“Even when I made my Met debut when I was 19,” she explains, “there was an understanding that there was a tendency towards roles that require acting skill.” As she neared a more appropriate age for the role – she is now 42 – her management started seeking opportunities for her to do it in concert or a production. Then the pandemic struck. “My mother said to me, ‘You’re stuck in lockdown, it’s a one-woman show, why don’t you figure out a way to make a movie of it?’ I said, ‘Mum, genius.’”
The BBC, for whom she presented a documentary about unheralded female composers in 2018, connected her with director James Kent. One of the first things she wanted to do before production was work out what the man might be saying at the other end of the line. “I said, ‘I need to know who the man is. So we have to write a parallel play to Cocteau’s.’”
The score was recorded by the Orchestra of the Royal Opera House, conducted by Antonio Pappano and played back quietly on set (which looks impeccably French despite being a house on the Thames in west London). De Niese initially imagined she could get away with not singing for every single take. “I just realised there’s no way I can do anything but sing this. We showed it in a screening and one person said to me, ‘The sync was amazing’ and I was like, ‘Well it would be because I sang the whole thing live.’”
According to his biographer Benjamin Ivry, Poulenc spurned the suggestion that Maria Callas sing the role, preferring Denise Duval, his collaborator and muse whose tempestuous love life was familiar to him. The creation of Elle was thus a joint venture – the composer throwing in his own knowledge of pill-popping. Did De Niese also draw on personal sorrows in order to look so very distraught?
“I know the method where you can think about your dead dog and it makes the tears come. It doesn’t really work for me. I can’t [find] emotions from recalling previous emotional traumas. I also haven’t had that many,” she adds sheepishly. “I’m quite lucky in life.”

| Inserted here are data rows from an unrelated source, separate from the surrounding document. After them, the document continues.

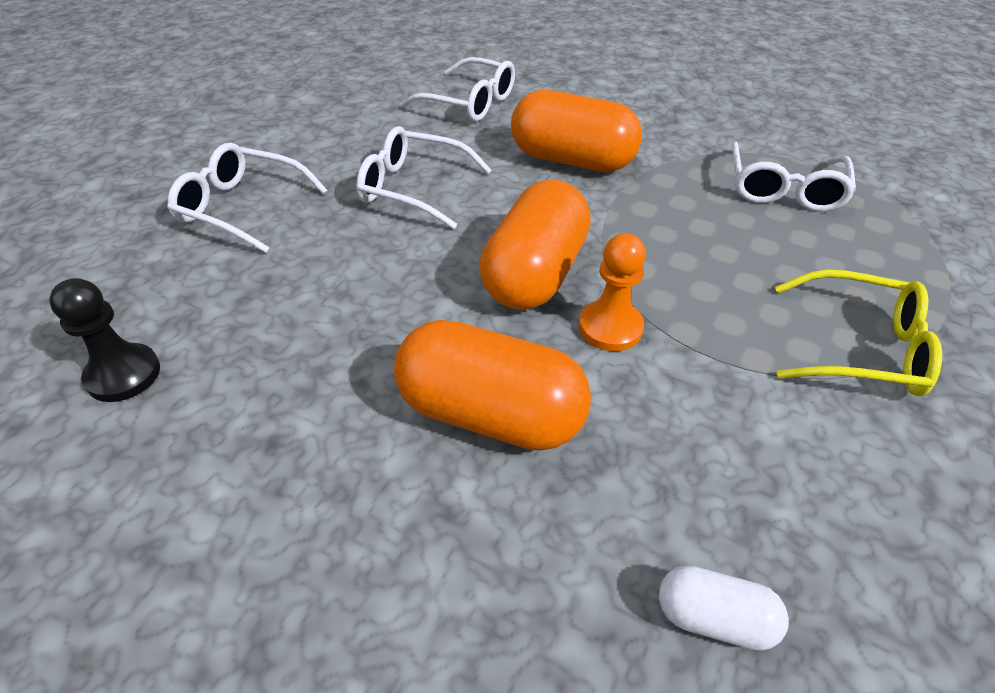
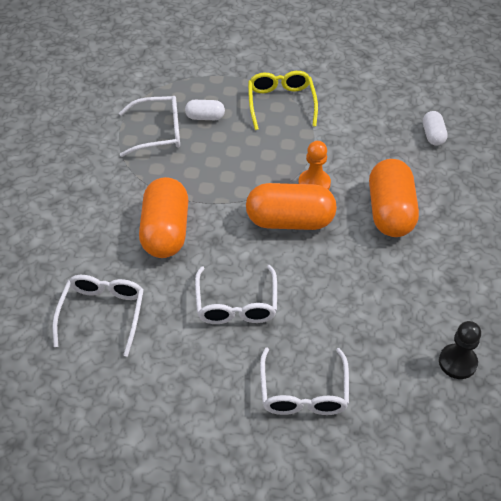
camera: 110 degrees left, 5 degrees up
(819, 241) = (205, 117): none -> white capsule

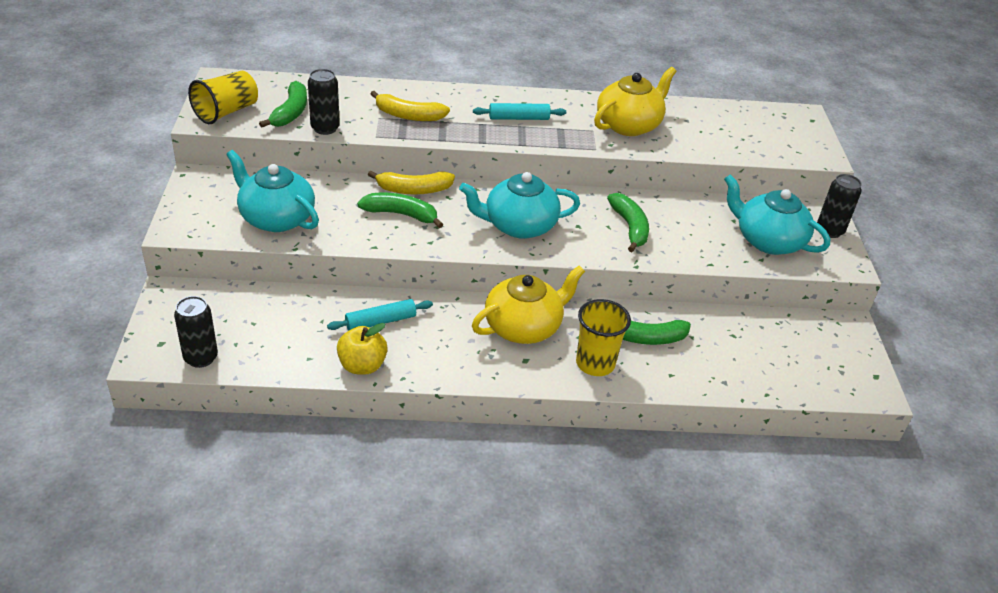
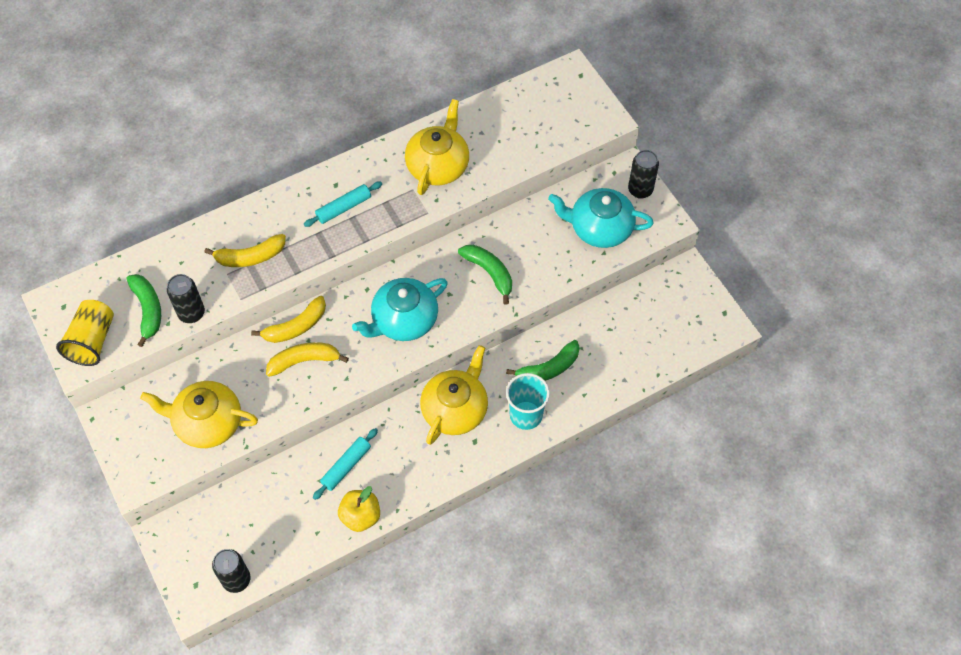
camera: 25 degrees left, 20 degrees up
(276, 218) = (207, 423): turquoise teapot -> yellow teapot
(401, 214) = (304, 361): green banana -> yellow banana
(595, 363) = (526, 415): yellow cup -> turquoise cup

That may be broadly true. As a single woman (she is now married to Gus Christie, the executive chairman of Glyndebourne) she says she avoided the worst excesses highlighted by #MeToo. But, in June last year she had an experience that would have tested anybody, however grounded. Seven months after giving birth to her second child and only one day before she was due to open as Musetta in La Bohème at the Royal Opera House, she was admitted to hospital suffering intense cramps from what she later learnt was an ectopic pregnancy. Incredibly, though, she went on with the show.
“The Royal Opera House were unbelievably supportive,” she says. “They could have thought of themselves and gone, ‘Danni, it’s fine, you go rest.’ But they knew I wanted to go on. I was in horrific pain but once the morphine went in I was like, ‘Ah, I feel fine.’ They were a bit surprised that my adrenalin just took me on. It was dramatic, but I’m very at peace with it. I’m not traumatised by it.”